_What to work on:_
Report every line in the listing that contains the string "True".
• • • • •
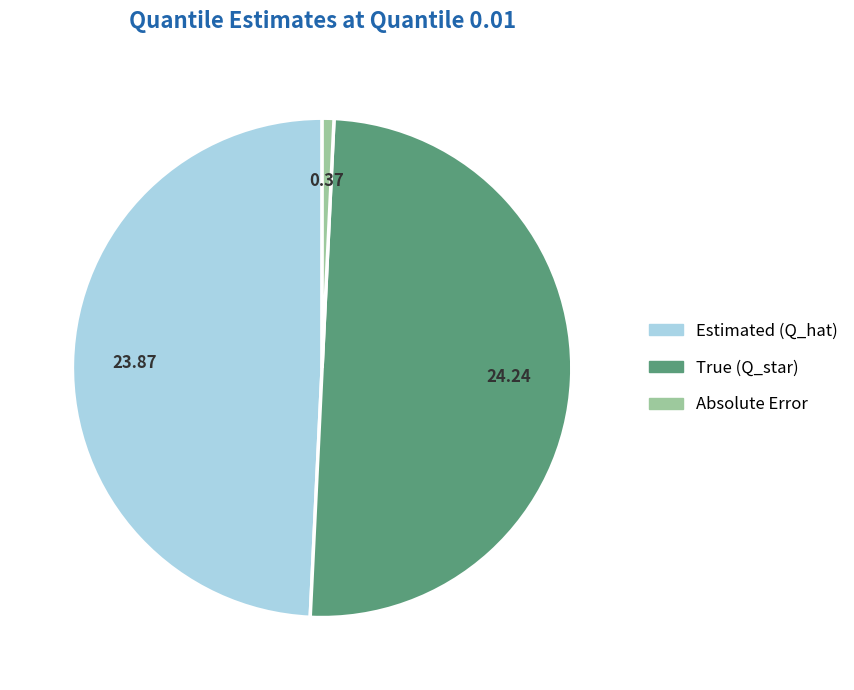

The Estimated (Q_hat) slice represents 59% of the pie. True or false?

False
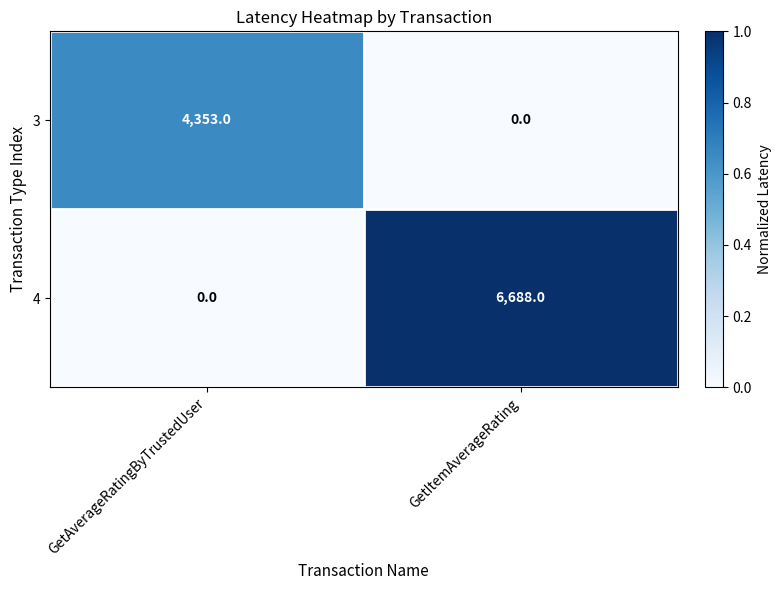

The value of 4 at GetItemAverageRating is 6688. True or false?

True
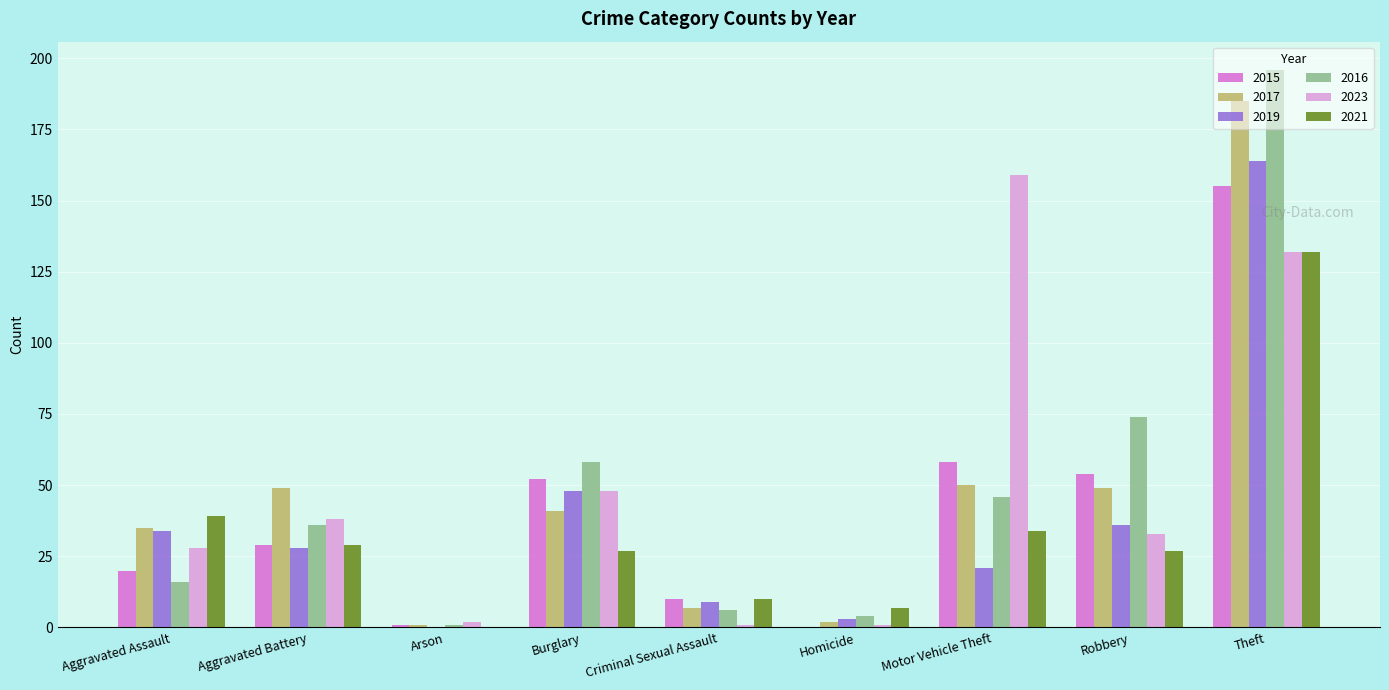

Does the chart contain stacked bars?

No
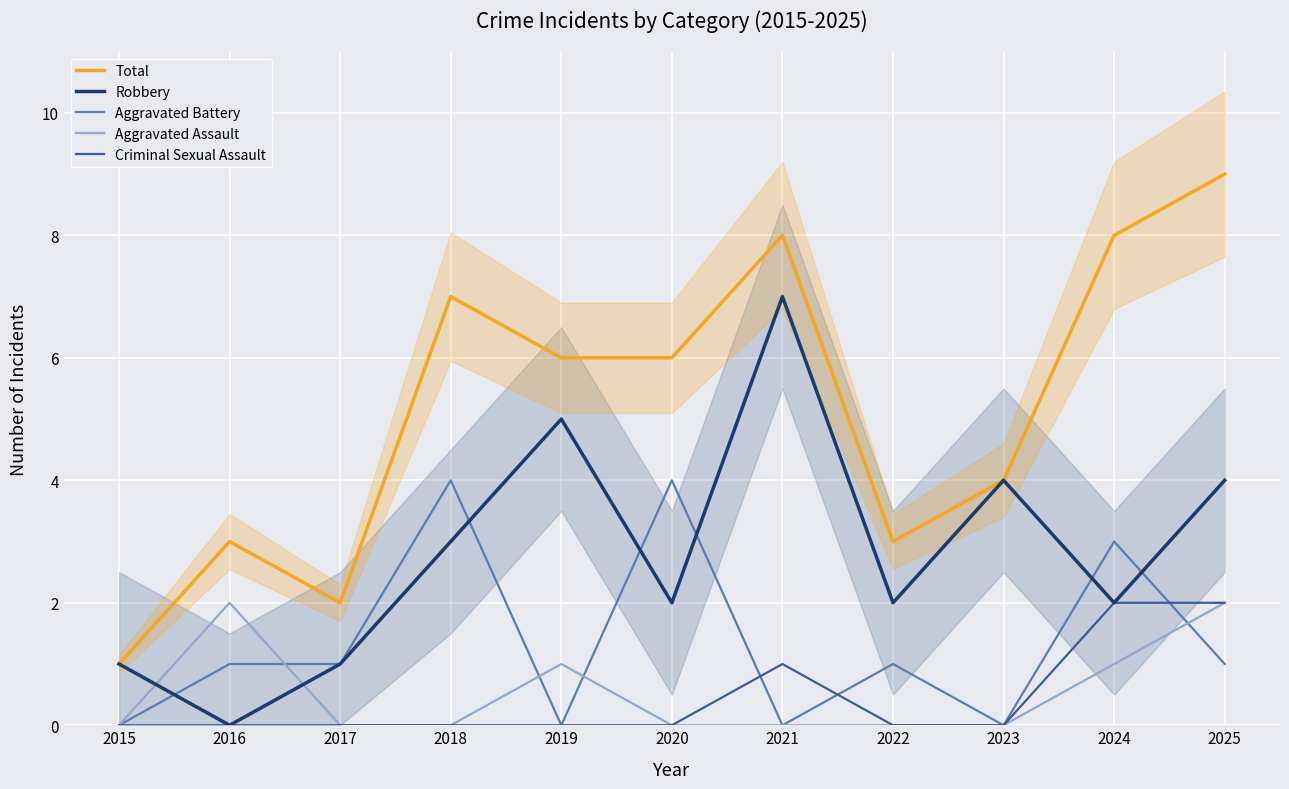

True or false: Criminal Sexual Assault has more than 2 points higher than both neighbors.

False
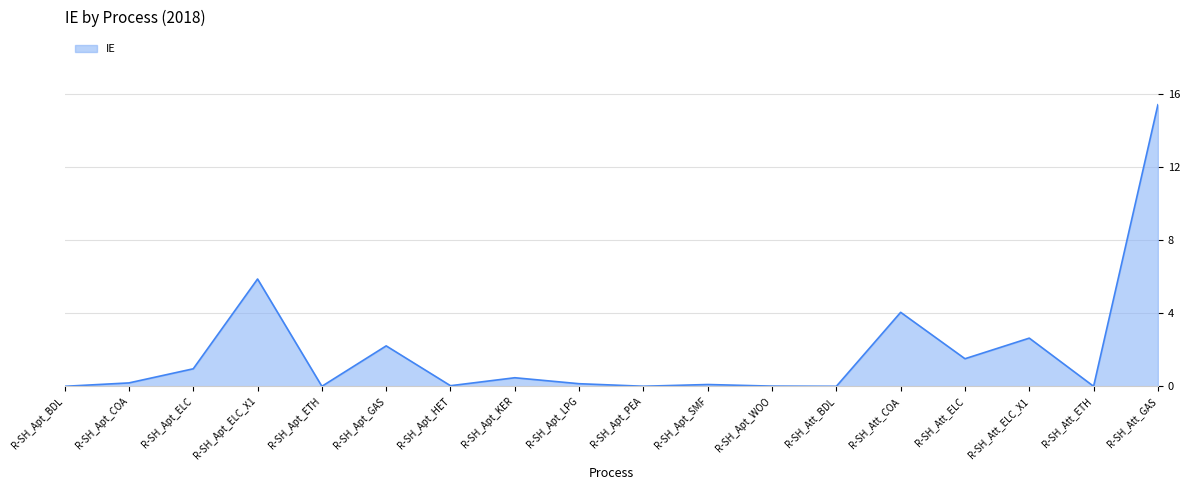

How many lines are shown in the chart?

1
• • • • •
_Solution to the problem:_
The Estimated (Q_hat) slice represents 59% of the pie. True or false?
The value of 4 at GetItemAverageRating is 6688. True or false?
True
True or false: Criminal Sexual Assault has more than 2 points higher than both neighbors.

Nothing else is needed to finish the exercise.